Inference on a device
In this approach, the machine learning model is loaded into the client mobile application. To make a prediction, the mobile application runs all the inference computations locally on the device, on its own CPU or GPU. It need not communicate to the server for anything related to machine learning.
Speed is the major reason for doing inference directly on a device. We need not send a request over the server and wait for the reply. Things happen almost instantaneously.
Since the model is bundled along with the mobile application, it is not very easy to upgrade the model in one place and reuse it. The mobile application upgrade has to be done. The upgrade push has to be provided to all active users. All this is a big overhead and will consume a lot of effort and time.
Even for small changes, retraining the model with very few additional parameters will involve a complex process of an application upgrade, pushing the upgrade to live users, and maintaining the required infrastructure for the same.
The benefits of using this approach are as follows:
- Users can use the mobile application in offline mode. Availability of the network is not essential to operate the mobile application.
- The prediction and inference can happen very quickly since the model is right there along with the application source code.
- The data required to predict need not be sent over the network and hence no bandwidth cost is involved for users.
- There is no overhead to run and maintain server infrastructure, and multiple servers can be managed for user scalability.
What we need to be careful about when we go for this approach is the following:
- Since the model is included along with the application, it is difficult to make changes to the model.
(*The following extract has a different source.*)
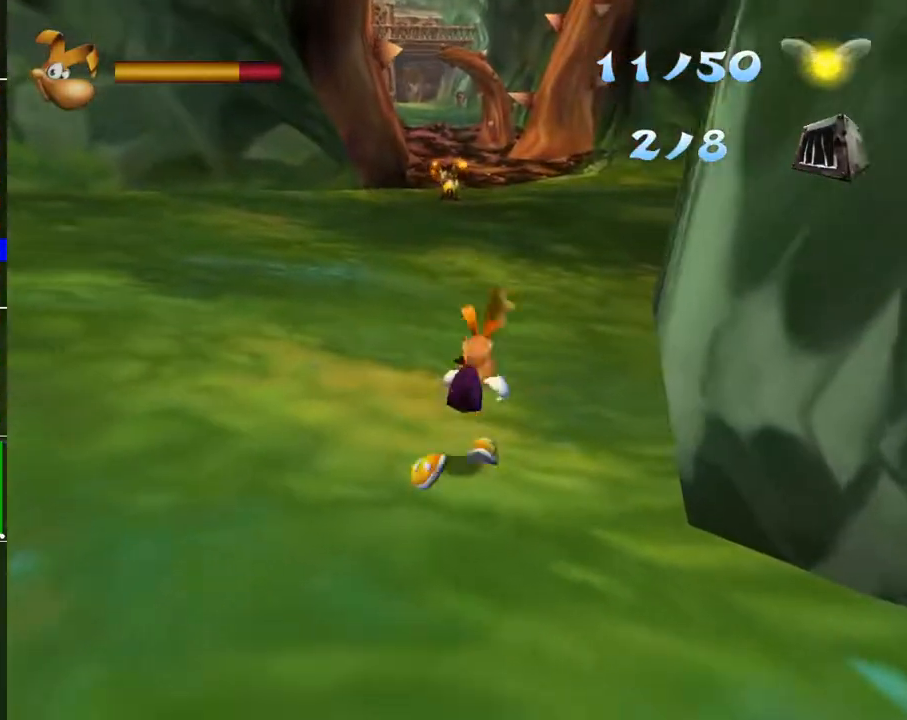
{"buttons": [], "left_stick": "up", "right_stick": "center", "events": []}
The changes can be done, but to make the changes reach all client applications is a costly process that consumes effort and time.
- The model file, if huge, can increase the size of the application significantly.
- The prediction logic should be written for each OS platform the application supports, say iOS or Android.
- All of the model has to be properly encrypted or obfuscated to make sure it is not hacked by other developers.
In this book, we are going to look into the details of utilizing the SDKs and tools available to perform tasks related to machine learning locally on a mobile device itself.